Sabtu 31 Oct 2015 20:51 WIB

Pengamat Menilai Indonesia Harus Hati-hati Sebelum Masuk TPP

Rep: c14/ Red: Muhammad Hafil
Gambar peta negara yang bergabung di TPP
Foto: forbes.com
Gambar peta negara yang bergabung di TPP

REPUBLIKA.CO.ID,   JAKARTA --  Dalam lawatannya ke Amerika Serikat (AS), Senin (26/10) lalu, Presiden Joko Widodo (Jokowi) mengungkapkan keinginan Indonesia bergabung ke dalam kerja sama perdagangan Trans-Pacific Partnership (TPP). Namun, sinyalemen Presiden Jokowi tersebut, bila sampai terwujud, dikhawatirkan akan menjerumuskan rakyat Indonesia.

Menurut pakar ekonomi dan kebijakan publik Ichsanuddin Noorsy, persaingan ekonomi di dalam skema TPP jauh lebih ganas. Karena itu, bahkan perpolitikan di AS sendiri terbelah dalam menyikapi TPP. Skema tersebut masih penuh kontroversi, misalnya, dalam hal keberpihakan terhadap kelas menengah di AS.
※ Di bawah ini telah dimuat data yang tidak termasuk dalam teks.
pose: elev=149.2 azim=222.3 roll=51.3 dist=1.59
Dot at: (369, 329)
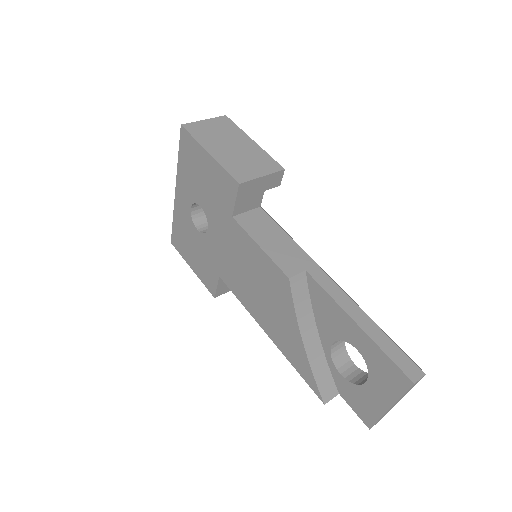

 “Lalu kita tidak membaca dengan baik pertarungan ini. Kita terus mau bilang, kita mau TPP. Apa-apaan?” ucap Ichsanuddin Noorsy saat ditemui di Cikini, Jakarta, Sabtu (31/10).

Noorsy juga menegaskan, menjelang berlakunya Masyarakat Ekonomi ASEAN (MEA), Indonesia merupakan sasaran empuk bagi arus liberalisme ekonomi. Apalagi, ketika RI masuk ke dalam TPP.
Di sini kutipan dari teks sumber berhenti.